Des reformes dans les Ecoles de formation à la FDNB

Les officiers stagiaires de l’ESCEM en classe

 

Le journal Rumurikirangabo(JR) de la Force de Défense Nationale du Burundi  a approché le chef du service chargé de la formation (G7) à la FDNB,  le colonel  Albert Ntamasambiro  pour savoir les grandes réalisations semestrielles de ce service  depuis le 1er janvier 2019 jusqu’à nos jours.

JR : Pourriez- vous nous parler  des grandes réalisations  semestrielles  dans votre service ?

G7 : Notre service est composé de trois bureaux qui supervisent une série d’écoles et de centres d’instruction. La mission première est de former les militaires de la FDNB, toutes les catégories confondues. Pour vous dire que la première activité phare que notre service a effectué, au cours de ce semestre, a été le suivi du programme de formation dans toutes ces écoles et centres d’instruction.

Au niveau du bureau de la formation de base et à titre illustratif, la 44ème promotion des Elèves officiers de l’ISCAM a clôturé  sa formation académique et militaire  tandis que la 45ème  promotion des Elèves officiers n’attend que la défense publique  du rapport de stage. En plus de ses activités d’encadrement des candidats Officiers, l’ISCAM a participé dans deux grands événements organisés par le Ministère de l’Enseignement Supérieur et de la Recherche Scientifique: la compétition interuniversitaire au niveau des jeux collectifs et en athlétismes. L’Ecole des Sous-officiers vient d’incorporer définitivement 460 candidats sous-officiers tandis que dans les quatre centres d’instruction, 1980 recrues viennent d’être incorporées définitivement. Pour l’EPMM, quatre classes de 139 sous-officiers suivent leur programme de formation sans problèmes. Parmi eux, 129 sont orientés dans la section des soins infirmiers alors que 10 suivent la formation à l’Ecole Technique d’Assainissement et de Laboratoire.
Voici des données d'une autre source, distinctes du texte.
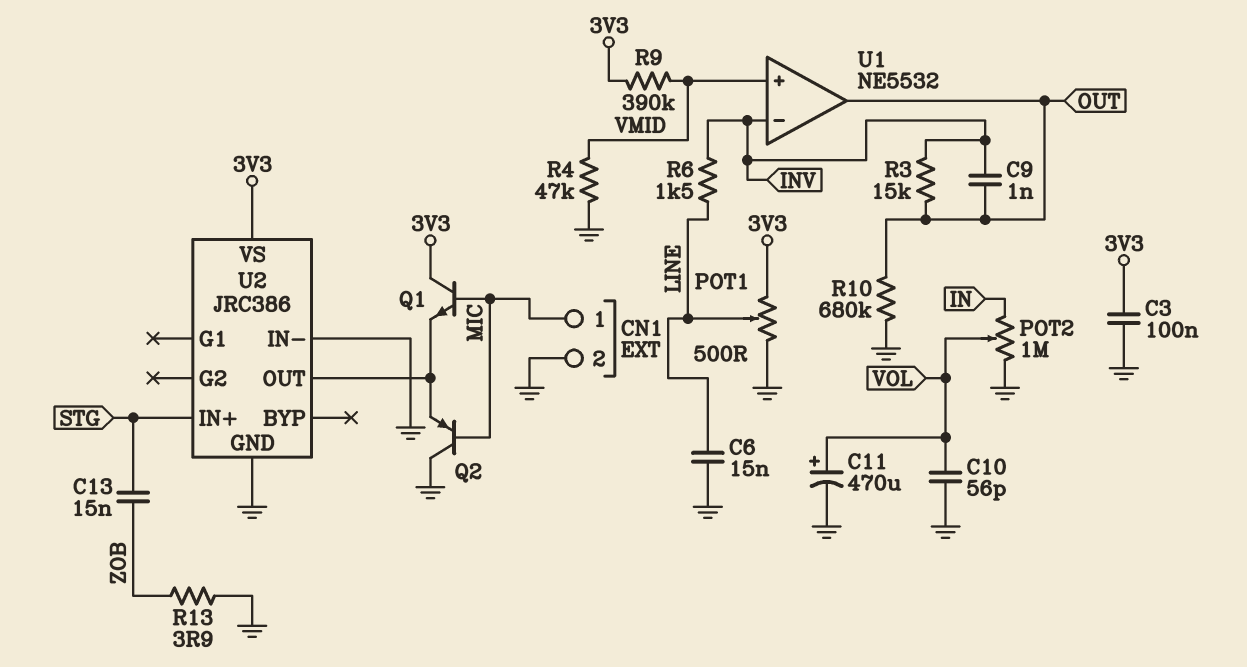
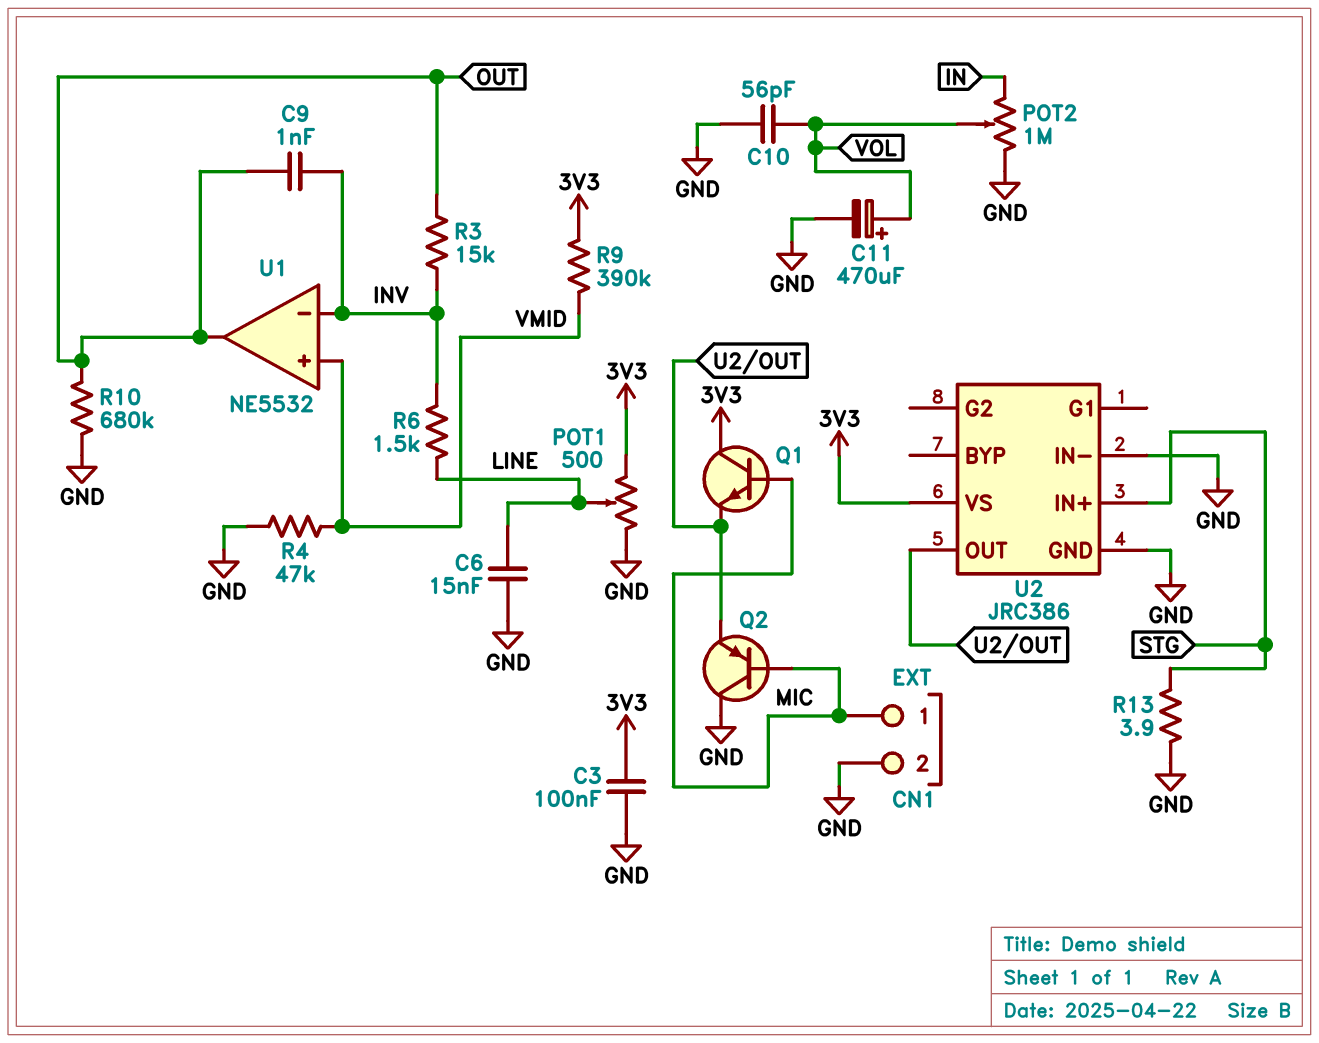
C13: 15nF (STG, ZOB) -> none
R13: 3.9 (GND, ZOB) -> 3.9 (GND, STG)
 Au niveau du bureau de la formation supérieure et spécialisée, l’Ecole Supérieure de Commandement et d’Etat-Major (ESCEM) va bientôt sortir la troisième promotion de ses lauréats. En outre, le Cours d’Etat- Major et de Commandement Bataillon (CEMCB) vient d’être aussi créé. Elle a un effectif de 29 lauréats qui sont tous des Officiers supérieurs. La durée de la formation est de 4 mois. Aussi, le Cours de Commandement Compagnie (CCCie)  comme son nom l’indique, va former les officiers qui doivent commander l’échelon d’une compagnie ou travailler dans les services de l’EM de bataillon. La 9ème session des candidats moniteurs Education physique et sportive  est en cours de formation à l’ISCAM  avec un effectif de  trente candidats sergents. Enfin, la 27ème session des sous-officiers d’administration logistique a terminé sa formation au cours de cette deuxième quinzaine du mois de Juin 2019. D’ici prochainement, 39 lauréats dont 29 sous-officiers et 10 brigadiers de la PNB vont être  brevetés.

Au niveau du bureau de la formation et stages à l’étranger, Ce bureau a pu négocier des stages de formation auprès de nos pays partenaires  comme la Chine, la France, en Russie, l’Egypte, le Maroc  et dans l’EAC ( Ouganda, Kenya et Tanzanie).

 

JR : Il ya des reformes au niveau de la formation des militaires en activités  surtout dans la catégorie des officiers  en terme de durée. Lesquelles ?

G7 : Les réformes qui sont en train d’être effectuées au sein de l’armée visent d’abord l’acquisition des connaissances pour certaines et l’harmonisation de celles-ci pour d’autres. Si nous commençons par les petits échelons par exemple, le cours de commandement d’une compagnie était jadis un stage qui était fait pour une durée de 11 mois. Pour le moment, la formation va durer 4 mois. Cependant, il y aura des modules qui seront intégrés dans le Cours de Commandement de Bataillon. Au niveau de l’échelon supérieur, l’ESCEM est née dans le cadre de ces réformes. La formation sur le territoire national des Officiers de niveau commandement d’une brigade est très récente.

JR : Pourquoi ces réformes ?

G7 : De telles réformes existent et embrassent toutes les formations aussi bien de base que supérieure et spécialisée. Le but ultime est de pouvoir harmoniser celles-ci aux standards de la communauté Est Africaine. A cet effet, nous citons à titre d’exemples les écoles qui ont été déjà ciblées notamment l’ISCAM et l’ESCEM où l’harmonisation de certains modules de formation a été déjà validée.